Kamil Erimez, "Rahmetli babamın ulvi bir hedefi vardı, hayatı boyunca Allah'ın rızasını aradı. Bütün amacı buydu. Biz hayatımızı babasız geçirdik diyebiliriz. Kendini o derece bu işe vakfetmişti." dedi. Ondan hal dili ile terbiye aldıklarına dikkat çekerek, "Hizmet yaparken bütün maddi varlığını vakfetti. Evini de sattı. O varlıklı insan vefat edene kadar kiralık bir dairede kaldı. Belki bize maddi olarak bir şey bırakmadı ama manevi değeri çok +büyük miraslar bıraktı. Ektiği tohumların yeşerdiğini görünce çok mutlu oluyorum ve babamla gurur duyuyorum." diye konuştu. Babası ile unutamadığı bir anısını ise şöyle anlattı: "Babam bütün varlığını sattı, geçimimizi sağlamak için sadece bir zeytinlik bıraktı. Babamla zeytinleri toplayıp bir yere biriktirdik. Zeytinlere ham haliyle alıcı çıktı. Babam fiyatta anlaşarak zeytinleri sattı. Alıcılar daha sonra gelerek 'Hacı abi biz zarar ettik. Senin zeytinlerinden yağ çıkmadı' dediler. Babam da zararlarını sorarak paralarını geri verdi, zararlarını da karşıladı. Bir zaman sonra alıcıların zeytini sıktırmadıklarını, yalan söylediklerini öğrenince babam hemen avuçlarını açarak 'Allah'ım ben hakkımı helal ediyorum. Onlar bilmiyorlar, bilseler yapmazlardı. Onları bağışla.' diye onlar için dua etti."

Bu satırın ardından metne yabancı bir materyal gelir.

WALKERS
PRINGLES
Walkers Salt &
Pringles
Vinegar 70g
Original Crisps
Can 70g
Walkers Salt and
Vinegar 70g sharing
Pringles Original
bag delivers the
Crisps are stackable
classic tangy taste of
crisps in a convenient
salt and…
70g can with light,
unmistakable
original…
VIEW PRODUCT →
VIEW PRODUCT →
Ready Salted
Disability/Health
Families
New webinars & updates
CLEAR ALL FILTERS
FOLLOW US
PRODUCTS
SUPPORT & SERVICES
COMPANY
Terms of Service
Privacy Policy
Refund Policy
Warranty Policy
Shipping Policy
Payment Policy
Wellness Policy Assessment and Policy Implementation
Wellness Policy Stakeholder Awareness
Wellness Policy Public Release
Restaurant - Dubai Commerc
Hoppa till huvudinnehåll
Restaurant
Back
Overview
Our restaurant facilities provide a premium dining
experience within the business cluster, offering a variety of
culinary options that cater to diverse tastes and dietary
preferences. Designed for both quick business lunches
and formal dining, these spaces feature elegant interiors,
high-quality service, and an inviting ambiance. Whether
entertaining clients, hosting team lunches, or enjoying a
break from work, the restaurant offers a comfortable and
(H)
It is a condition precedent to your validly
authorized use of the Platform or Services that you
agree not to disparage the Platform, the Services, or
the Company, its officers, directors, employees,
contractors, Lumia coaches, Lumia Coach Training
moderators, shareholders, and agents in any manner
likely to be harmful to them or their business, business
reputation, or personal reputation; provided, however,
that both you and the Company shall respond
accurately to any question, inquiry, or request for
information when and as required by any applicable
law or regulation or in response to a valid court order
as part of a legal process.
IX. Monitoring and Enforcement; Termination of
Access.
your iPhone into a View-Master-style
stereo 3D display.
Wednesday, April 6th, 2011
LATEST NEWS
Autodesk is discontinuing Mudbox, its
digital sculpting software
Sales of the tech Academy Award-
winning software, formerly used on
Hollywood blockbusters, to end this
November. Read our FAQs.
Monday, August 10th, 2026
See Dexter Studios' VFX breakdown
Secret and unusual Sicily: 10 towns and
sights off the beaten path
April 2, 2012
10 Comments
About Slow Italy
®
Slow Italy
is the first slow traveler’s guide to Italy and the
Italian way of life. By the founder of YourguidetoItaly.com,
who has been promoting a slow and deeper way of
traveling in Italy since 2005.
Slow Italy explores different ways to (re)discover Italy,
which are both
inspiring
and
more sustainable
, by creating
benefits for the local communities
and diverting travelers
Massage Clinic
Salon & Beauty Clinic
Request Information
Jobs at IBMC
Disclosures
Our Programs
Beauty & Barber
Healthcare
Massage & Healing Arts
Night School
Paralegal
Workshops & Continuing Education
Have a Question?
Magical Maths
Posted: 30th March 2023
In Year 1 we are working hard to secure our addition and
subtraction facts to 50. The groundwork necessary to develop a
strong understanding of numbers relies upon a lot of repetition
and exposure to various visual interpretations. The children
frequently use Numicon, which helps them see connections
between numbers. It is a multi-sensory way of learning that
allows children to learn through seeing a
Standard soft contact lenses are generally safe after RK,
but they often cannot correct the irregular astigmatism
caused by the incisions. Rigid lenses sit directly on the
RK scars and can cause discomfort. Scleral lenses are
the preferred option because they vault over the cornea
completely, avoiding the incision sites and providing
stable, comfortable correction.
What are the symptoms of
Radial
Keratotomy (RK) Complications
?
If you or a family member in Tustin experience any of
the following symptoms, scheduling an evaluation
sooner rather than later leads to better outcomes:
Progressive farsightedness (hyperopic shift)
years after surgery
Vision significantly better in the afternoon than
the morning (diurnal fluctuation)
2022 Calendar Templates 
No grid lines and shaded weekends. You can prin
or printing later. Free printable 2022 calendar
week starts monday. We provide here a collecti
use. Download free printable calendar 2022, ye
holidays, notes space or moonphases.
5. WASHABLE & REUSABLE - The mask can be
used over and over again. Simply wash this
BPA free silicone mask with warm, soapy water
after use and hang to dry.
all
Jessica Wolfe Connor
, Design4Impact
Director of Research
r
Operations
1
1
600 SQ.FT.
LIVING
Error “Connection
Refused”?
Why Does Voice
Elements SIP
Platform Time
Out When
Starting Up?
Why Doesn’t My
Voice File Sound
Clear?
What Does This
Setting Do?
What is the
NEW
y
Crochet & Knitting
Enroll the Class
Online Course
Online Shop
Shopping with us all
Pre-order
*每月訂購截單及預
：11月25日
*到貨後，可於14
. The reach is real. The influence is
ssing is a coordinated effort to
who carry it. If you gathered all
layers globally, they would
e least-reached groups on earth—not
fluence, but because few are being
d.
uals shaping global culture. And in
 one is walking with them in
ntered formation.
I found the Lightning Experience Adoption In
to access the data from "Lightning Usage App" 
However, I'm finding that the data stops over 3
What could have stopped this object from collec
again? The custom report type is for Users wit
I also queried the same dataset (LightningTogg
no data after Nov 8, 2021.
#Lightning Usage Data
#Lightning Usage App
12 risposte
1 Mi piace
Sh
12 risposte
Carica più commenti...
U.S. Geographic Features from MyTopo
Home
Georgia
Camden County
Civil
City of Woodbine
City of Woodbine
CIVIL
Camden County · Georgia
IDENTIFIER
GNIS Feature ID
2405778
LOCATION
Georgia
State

Merhum'un İzmir'de yaşayan büyük oğlu Celal Erimez, babasıyla 40 yılda 40 akşam yemeğinde bir araya gelmediğini ifade etti. Bu durumun şikayet olarak algılanmaması gerektiğinin altını çizen Erimez, tam tersi kendisi için bir onur ve övünç kaynağı olduğunu vurguladı. Hacı Ata'nın arkadaşlarından Ertuğrul Çulhacı, onun Tacikistan'ı savaş döneminde dahi terk etmediğini ve okulların başında durduğunu aktardı. Yakın arkadaşı Fazlı Yüce ise bir anısını anlattı: "Bir ziyaretimde, ayak parmaklarını yakmıştı ve bu sebeple Başkurdistan'a gidemediği için gözyaşları döktüğünü gördüm."